### Passage provided ###

Studio album by Bill Frisell
- Released: January 11, 2005
- Recorded: July 20, 2002
- Studio: Studio Litho, Seattle, WA.
- Genre: Downtown music Improvised music
- Length: 47:10
- Label: Songlines
- Producer: David Breskin

Bill Frisell chronology
| Unspeakable (2004) | Richter 858 (2005) | East/West (2005) |

= Richter 858 =

Richter 858 is a 2005 studio album by American jazz guitarist Bill Frisell consisting of improvised music inspired by the paintings of German artist Gerhard Richter.

==Background==
The album features Frisell, Eyvind Kang, Jenny Scheinman and Hank Roberts. Richter 858 was originally released as part of a limited-edition volume of Gerhard Richter's paintings which also contained poetry and essays by Dave Hickey and Klaus Kertess inspired by the artist's work. The album was rereleased in 2005 on the Songlines label with a CD-ROM with MP3 music to accompany a slide show of the paintings, which are reproduced in an accompanying booklet.

### Data for this exercise ###

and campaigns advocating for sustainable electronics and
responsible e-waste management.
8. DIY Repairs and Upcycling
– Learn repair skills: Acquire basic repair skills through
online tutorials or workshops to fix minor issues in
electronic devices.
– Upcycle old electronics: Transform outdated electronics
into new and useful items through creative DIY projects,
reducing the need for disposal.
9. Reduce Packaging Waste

###

Problems and tasks:
[1] Duplicate the part of the Richter 858 text starting with "- Genre: Downtown" and going on through "an accompanying booklet.", word for word.
[2] Set down every line of the records word for word, leaving nothing out.

Written answers:
[1]
- Genre: Downtown music Improvised music
- Length: 47:10
- Label: Songlines
- Producer: David Breskin

Bill Frisell chronology
| Unspeakable (2004) | Richter 858 (2005) | East/West (2005) |

= Richter 858 =

Richter 858 is a 2005 studio album by American jazz guitarist Bill Frisell consisting of improvised music inspired by the paintings of German artist Gerhard Richter.

==Background==
The album features Frisell, Eyvind Kang, Jenny Scheinman and Hank Roberts. Richter 858 was originally released as part of a limited-edition volume of Gerhard Richter's paintings which also contained poetry and essays by Dave Hickey and Klaus Kertess inspired by the artist's work. The album was rereleased in 2005 on the Songlines label with a CD-ROM with MP3 music to accompany a slide show of the paintings, which are reproduced in an accompanying booklet.

[2]
and campaigns advocating for sustainable electronics and
responsible e-waste management.
8. DIY Repairs and Upcycling
– Learn repair skills: Acquire basic repair skills through
online tutorials or workshops to fix minor issues in
electronic devices.
– Upcycle old electronics: Transform outdated electronics
into new and useful items through creative DIY projects,
reducing the need for disposal.
9. Reduce Packaging Waste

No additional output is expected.